“I started playing music as a kid. When I was eight, I started learning guitar. I’ve been taking lessons my whole life,” says Sahara Grim in an interview with Culture Cabinet, reflecting on an artistic journey that spans decades, continents, and one very transformative retreat to the forest. Her debut full-length Fable, produced by Luke Temple (released earlier this year), is not merely an album, but a reckoning. A winding, lushly imagined coming-of-age story steeped in fairy tales, solitude, self-inquiry, and most of all, patience.

“I started writing music when I was thirteen, and have been playing it with a band since I was sixteen,” Grim continues, explaining she studied music and played in bands all throughout her time at University of California, Los Angeles. But when the world shut down in the wake of COVID, so too did her carefully laid plans. “Post college, it was COVID. So when I thought I was stepping out into the world, outside of the school scene, I ended up moving up north to nature, near Big Sur.”

That escape, though disruptive at first, soon became a portal. “This project started naturally coming to me that turned into Fable.” She describes her time living near Big Sur with the quiet awe of someone who found more than peace in the trees. “I started writing these songs as a way to process my own experiences. And because I was waking up in the forest every day, it was this magical setting that was very visually inspiring.”

At the time, she was also reading Women Who Run With the Wolves, a collection of psychological folk analysis and ancestral wisdom. “I was living in a fairy tale setting, and reading this book and writing these songs, and I was realizing that my songs paralleled the messages of a lot of these different stories.” The stories, she says, weren’t just metaphors. Rather, they became blueprints. “The songs are really personal, and it was a way to make them for everyone else in a way that related to them without being too in the details.”

The process was slow and sprawling. “It’s hard to explain, because it was so many years,” she says of the creation of Fable. “It was over four or five years of forming the songs and the ideas.” After returning to Los Angeles, she held her vision close. “I was really holding on to it tight. I was like, ‘I don’t know who I want to make this with.’ I had all these different ideas.”

Eventually, through mutual friends, Grim was introduced to Luke Temple. “I had known of his stuff before. We had all these mutual people, and I just had an intuition about it, and I’m really glad we did, because he had such a clear vision for worlds too and directions to take the songs.” The studio became a sandbox of collaborating and creating. 

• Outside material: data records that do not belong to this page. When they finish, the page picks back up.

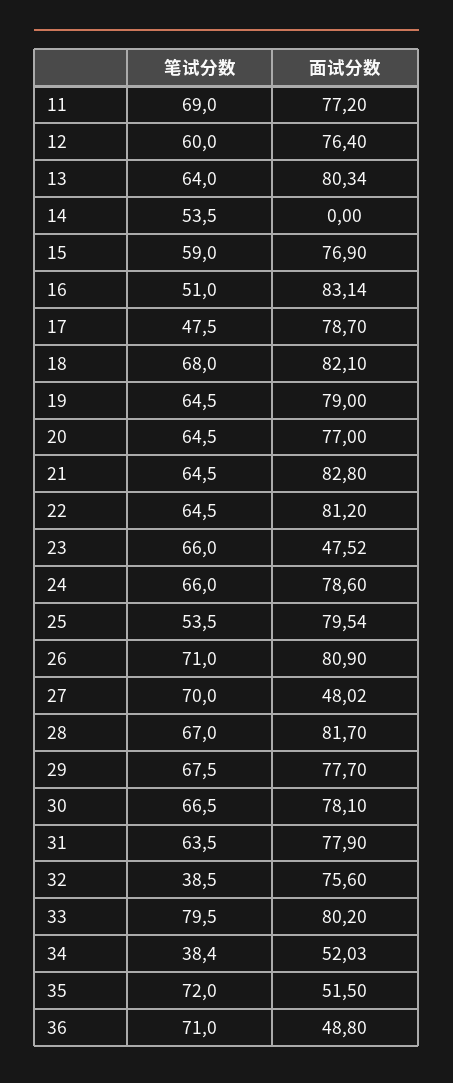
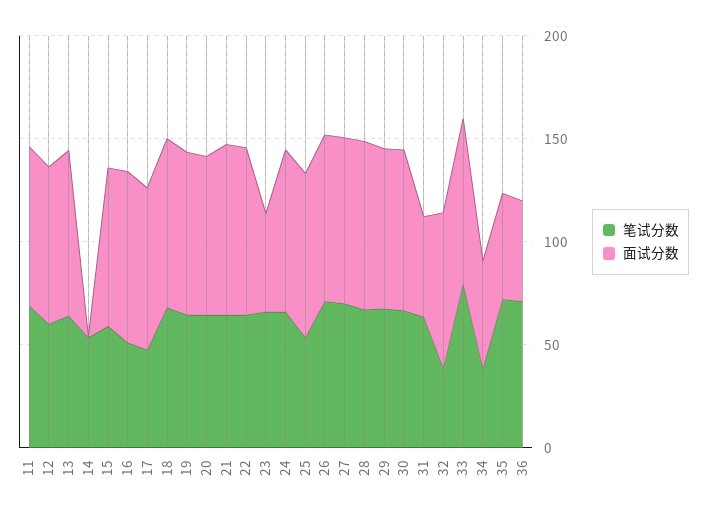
  {
    "笔试分数": {
      "11": 69,
      "12": 60,
      "13": 64,
      "14": 53.5,
      "15": 59,
      "16": 51,
      "17": 47.5,
      "18": 68,
      "19": 64.5,
      "20": 64.5,
      "21": 64.5,
      "22": 64.5,
      "23": 66,
      "24": 66,
      "25": 53.5,
      "26": 71,
      "27": 70,
      "28": 67,
      "29": 67.5,
      "30": 66.5,
      "31": 63.5,
      "32": 38.5,
      "33": 79.5,
      "34": 38.4,
      "35": 72,
      "36": 71
    },
    "面试分数": {
      "11": 77.2,
      "12": 76.4,
      "13": 80.34,
      "14": 0,
      "15": 76.9,
      "16": 83.14,
      "17": 78.7,
      "18": 82.1,
      "19": 79,
      "20": 77,
      "21": 82.8,
      "22": 81.2,
      "23": 47.52,
      "24": 78.6,
      "25": 79.54,
      "26": 80.9,
-     "27": 48.02,
+     "27": 80,
      "28": 81.7,
      "29": 77.7,
      "30": 78.1,
-     "31": 77.9,
+     "31": 50,
      "32": 75.6,
      "33": 80.2,
      "34": 52.03,
      "35": 51.5,
      "36": 48.8
    }
  }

The album opens with “Solitude,” and the title sets the tone. I recluse and took my time to reground and just find what my personal style and direction was. For Grim, this project marked a shift. “This felt like a full-on stepping into the idea of ‘What’s actually me?’”

Among the tracks that mean the most to her is “Hysteria.” “It was challenging,” she says. “It was a tricky one. Some songs, you finish them fast. They write themselves. ‘Hysteria,’ I really knew it wanted to break through. It’s such a long one. It’s like a movie, almost in a song.” What began as a difficult piece became a breakthrough. “It’s about being too emotional and it making you feel crazy. But ultimately, self-acceptance.” She adds, “As Luke said, it’s a neat song. I love that old school word.”

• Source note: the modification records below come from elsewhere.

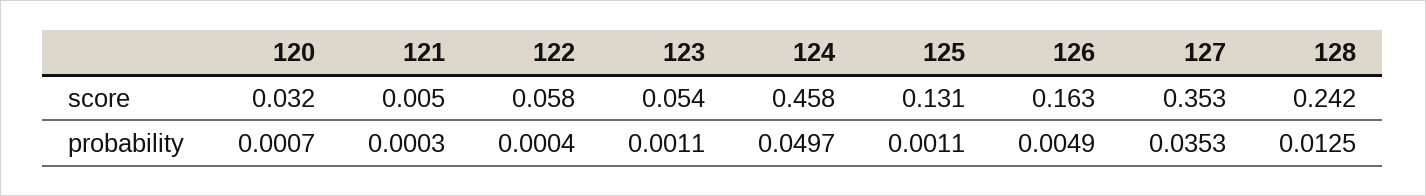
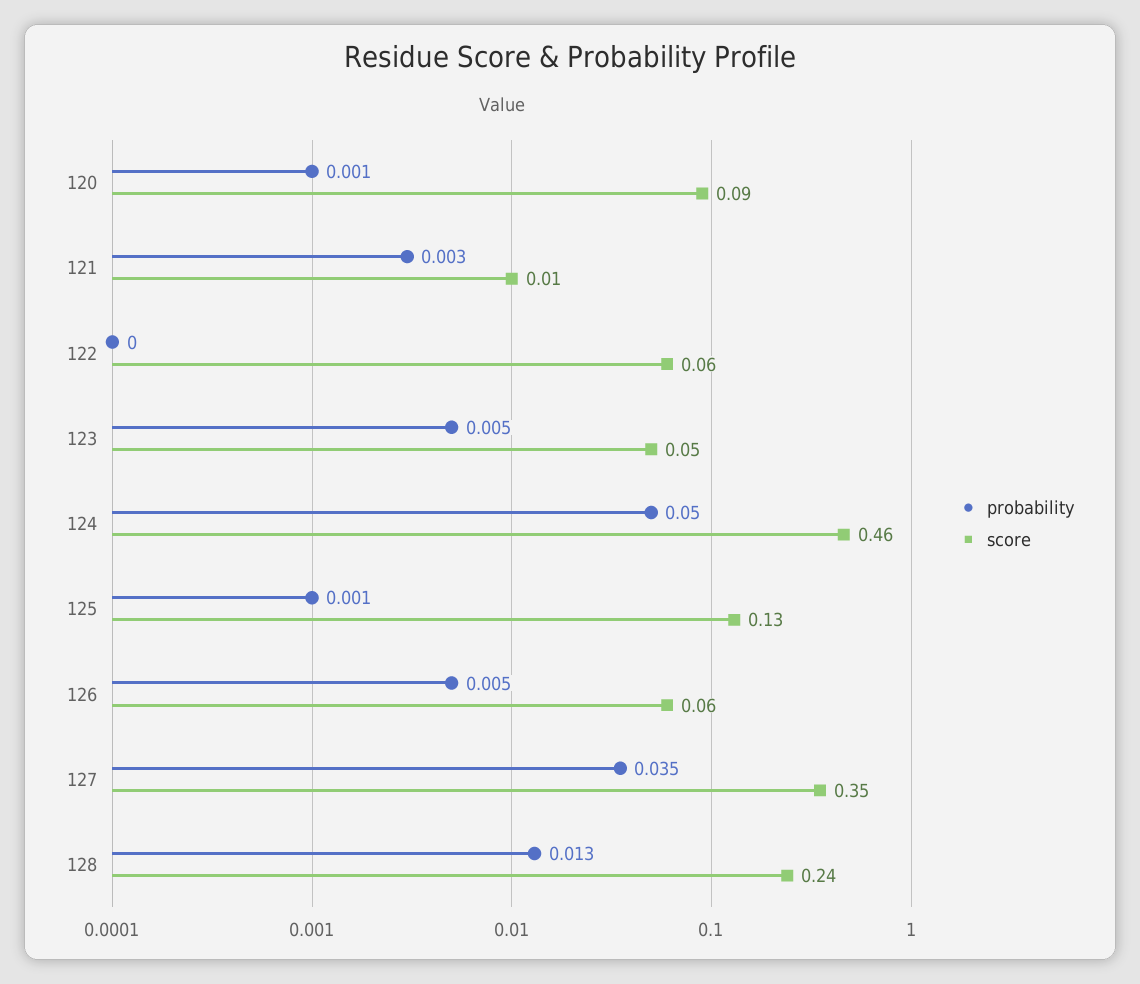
  {
    "score": {
-     "120": 0.032,
+     "120": 0.09,
      "121": 0.005,
      "122": 0.058,
      "123": 0.054,
      "124": 0.458,
      "125": 0.131,
-     "126": 0.163,
+     "126": 0.06,
      "127": 0.353,
      "128": 0.242
    },
    "probability": {
      "120": 0.0007,
-     "121": 0.0003,
+     "121": 0.003,
      "122": 0.0004,
-     "123": 0.0011,
+     "123": 0.005,
      "124": 0.0497,
      "125": 0.0011,
      "126": 0.0049,
      "127": 0.0353,
      "128": 0.0125
    }
  }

Then there’s “The Red Shoes,” the first track that came to life. “I made it in my room with my friend Jake, and it was the first song on Fable that was even a thing.” Playful and striking, the track kicked the entire project into gear: “We had a lot of fun channeling the sassy little vibe. And that one really kicked it off. So it has a special place in my heart.”

Another standout, “Time Wanderer,” shows Grim’s lighter side. “It’s just light and it’s really different from all the other songs. You can just put it on casually, it’s a bop, and it’s nothing too heavy.” She recalls collaborating on the track with her friend Naila on harp and watching the sound evolve. “Originally, it was a slow one with no drums, and it really transformed.”

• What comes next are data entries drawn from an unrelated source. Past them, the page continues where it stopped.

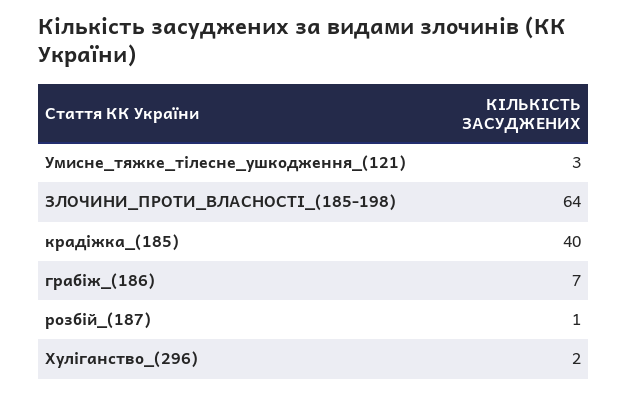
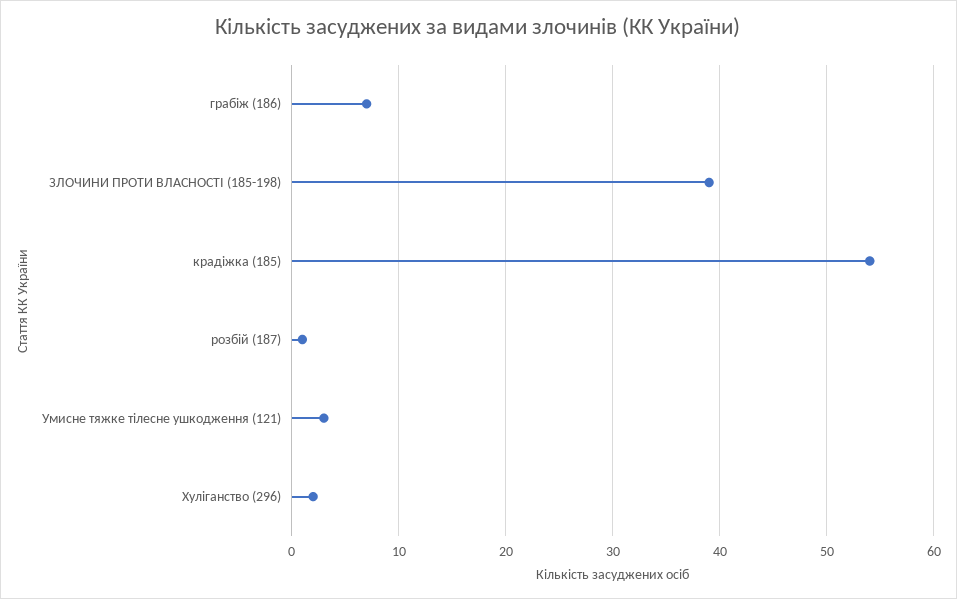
  {
    "Умисне_тяжке_тілесне_ушкодження_(121)": 3,
-   "ЗЛОЧИНИ_ПРОТИ_ВЛАСНОСТІ_(185-198)": 64,
+   "ЗЛОЧИНИ_ПРОТИ_ВЛАСНОСТІ_(185-198)": 39,
-   "крадіжка_(185)": 40,
+   "крадіжка_(185)": 54,
    "грабіж_(186)": 7,
    "розбій_(187)": 1,
    "Хуліганство_(296)": 2
  }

In the end, Grim hopes Fable becomes a space of connection. “I definitely wrote these songs when I was very isolated and just living in my head and not seeing people. It was this very weird time in the world.” But despite the solitude, the aim is not distance, but resonance. “I always say the music I make is for the people it resonates with. But overall, I guess if it made you feel seen, then I feel like I’ve done my job.”